ST. GEORGE — A small brush fire behind a residence began burning out of control Wednesday evening – just hours before open burn permits were scheduled to become available to residents. No structure damage or injuries were reported.
At 7:30 p.m., a brush fire was reported behind a residence on the 1800 block of North Lava Flow Drive. When firefighters responded, they found an active fire burning in an open area just a few feet from a fenced backyard, St. George Fire Capt. Josh Christiansen said.
Firefighters began fighting the blaze and quickly brought it under control, Christiansen said. They continued dousing the area to extinguish the smoldering material piled up behind one of the homes.
The cause of the fire is undetermined at this time, Christiansen said, and the incident is under investigation.
Typically the fall burn season in Washington County officially opens September 15 and runs through November 15, unless air quality or weather conditions cause the season to close or the opening to be delayed, according to information provided by Washington County Interagency Burn Permit Management.
This year is not a typical year, Washington City Fire Chief Matt Evans said, adding the season is still closed for burning because air quality numbers don’t meet the standards needed to allow open burns. The burn season will remain closed until air quality numbers improve.
In order to regulate open burning in Washington County an air quality index is utilized that determines the clearing index, or the amount of time required for smoke and particles created by the combustion process to clear out of the atmosphere.

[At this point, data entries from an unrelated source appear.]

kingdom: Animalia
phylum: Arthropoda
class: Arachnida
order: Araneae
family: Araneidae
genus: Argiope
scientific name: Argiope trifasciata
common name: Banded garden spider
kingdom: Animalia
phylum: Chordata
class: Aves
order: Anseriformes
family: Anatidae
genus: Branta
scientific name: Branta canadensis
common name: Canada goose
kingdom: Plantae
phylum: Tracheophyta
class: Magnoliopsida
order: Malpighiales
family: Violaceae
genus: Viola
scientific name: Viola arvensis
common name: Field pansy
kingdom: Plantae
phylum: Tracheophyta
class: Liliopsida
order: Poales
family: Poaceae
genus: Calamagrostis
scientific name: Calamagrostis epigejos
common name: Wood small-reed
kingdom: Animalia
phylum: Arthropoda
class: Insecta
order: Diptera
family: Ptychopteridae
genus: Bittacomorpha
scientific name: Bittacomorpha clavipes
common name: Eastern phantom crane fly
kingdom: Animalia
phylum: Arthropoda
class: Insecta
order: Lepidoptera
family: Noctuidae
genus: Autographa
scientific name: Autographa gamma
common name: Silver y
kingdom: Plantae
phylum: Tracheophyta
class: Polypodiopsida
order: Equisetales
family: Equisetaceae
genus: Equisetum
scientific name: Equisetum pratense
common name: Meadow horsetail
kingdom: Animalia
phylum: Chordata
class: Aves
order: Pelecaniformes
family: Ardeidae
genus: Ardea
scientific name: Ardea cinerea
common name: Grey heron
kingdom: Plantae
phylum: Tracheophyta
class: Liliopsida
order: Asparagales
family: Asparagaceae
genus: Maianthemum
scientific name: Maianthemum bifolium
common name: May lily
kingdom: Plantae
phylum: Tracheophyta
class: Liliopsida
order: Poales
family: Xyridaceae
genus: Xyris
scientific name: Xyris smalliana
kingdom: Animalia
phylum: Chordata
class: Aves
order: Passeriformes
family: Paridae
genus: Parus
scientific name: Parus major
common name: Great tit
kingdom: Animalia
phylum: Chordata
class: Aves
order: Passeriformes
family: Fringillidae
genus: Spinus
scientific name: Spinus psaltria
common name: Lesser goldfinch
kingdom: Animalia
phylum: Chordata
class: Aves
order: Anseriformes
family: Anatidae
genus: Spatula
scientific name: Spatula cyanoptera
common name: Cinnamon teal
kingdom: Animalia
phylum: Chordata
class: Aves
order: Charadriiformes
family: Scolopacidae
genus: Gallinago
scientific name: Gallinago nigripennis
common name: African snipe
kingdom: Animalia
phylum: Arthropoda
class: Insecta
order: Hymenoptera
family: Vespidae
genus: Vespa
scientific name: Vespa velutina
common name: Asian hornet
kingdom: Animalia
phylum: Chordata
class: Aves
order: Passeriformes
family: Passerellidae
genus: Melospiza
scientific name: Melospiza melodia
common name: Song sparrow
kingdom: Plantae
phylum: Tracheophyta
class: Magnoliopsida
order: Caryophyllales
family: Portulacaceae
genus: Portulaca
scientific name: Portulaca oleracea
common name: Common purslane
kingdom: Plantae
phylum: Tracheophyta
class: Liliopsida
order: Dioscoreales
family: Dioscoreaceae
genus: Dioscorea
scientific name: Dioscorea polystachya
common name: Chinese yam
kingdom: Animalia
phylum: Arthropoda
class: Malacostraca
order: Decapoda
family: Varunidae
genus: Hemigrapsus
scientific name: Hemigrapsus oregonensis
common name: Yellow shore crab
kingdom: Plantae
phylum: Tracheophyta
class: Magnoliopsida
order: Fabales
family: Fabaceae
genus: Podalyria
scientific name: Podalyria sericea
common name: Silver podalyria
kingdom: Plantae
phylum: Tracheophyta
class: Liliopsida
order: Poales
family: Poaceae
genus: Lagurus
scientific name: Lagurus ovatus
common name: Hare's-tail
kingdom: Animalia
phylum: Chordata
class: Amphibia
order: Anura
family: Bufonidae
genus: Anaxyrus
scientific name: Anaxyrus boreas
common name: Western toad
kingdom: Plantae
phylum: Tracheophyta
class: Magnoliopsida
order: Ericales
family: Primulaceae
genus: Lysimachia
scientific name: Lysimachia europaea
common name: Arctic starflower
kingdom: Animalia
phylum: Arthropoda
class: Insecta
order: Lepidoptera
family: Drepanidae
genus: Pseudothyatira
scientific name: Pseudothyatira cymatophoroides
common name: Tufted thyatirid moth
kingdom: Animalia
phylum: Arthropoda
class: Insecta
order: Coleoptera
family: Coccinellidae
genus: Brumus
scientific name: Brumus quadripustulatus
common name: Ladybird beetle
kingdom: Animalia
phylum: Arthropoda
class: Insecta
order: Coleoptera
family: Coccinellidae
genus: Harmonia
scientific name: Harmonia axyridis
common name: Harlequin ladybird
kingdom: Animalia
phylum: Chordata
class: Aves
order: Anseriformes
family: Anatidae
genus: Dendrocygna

This index takes into account the area’s topography, or the geographical area the wind must move through, and how fast it moves through it. The combustion process releases large amounts of carbon dioxide, other gases, and solid substances directly into the air for people to breathe, which can create health issues.
The Clearing Index must be above 500 for open burning and Washington County is currently at 410 on the index, meaning the ventilation is poor and the smoke will sit in the atmosphere for an extended period of time. Additionally, those numbers are decreasing over the next three days, which only delays the season further. This delay is outlined on the three-day forecast for the area, which is indicated as Airshed No.3 found on the National Weather Service chart by clicking here.
Once the season opens, burn permit applications can be found online at Washington City’s website. The permits are valid for one day only, Evans said.
Once the permit process is completed an email is sent to the police department, fire department, and emergency dispatch to advise them of the address where the open burn is taking place, the chief said.
“This lets them know in case there is a problem, and it lets those responsible know if they see smoke in a particular area or neighborhood that it’s a lawful burn,” he said.
The fire chief also said that Washington County is unique in the permit process. It is the only county in Utah that uses a process that automatically generates emails and information to the appropriate agencies, and even alerts the applicant if there is an issue with air quality, or if a permit must be used at a later date.
“So it’s basically a one stop shop,” Evans said.
Violation of the closed fire season is a class-B misdemeanor and can result in a fine of up to $2,500 and one year in jail.
This report is based on preliminary information provided by law enforcement or other emergency responders and may not contain the full scope of findings.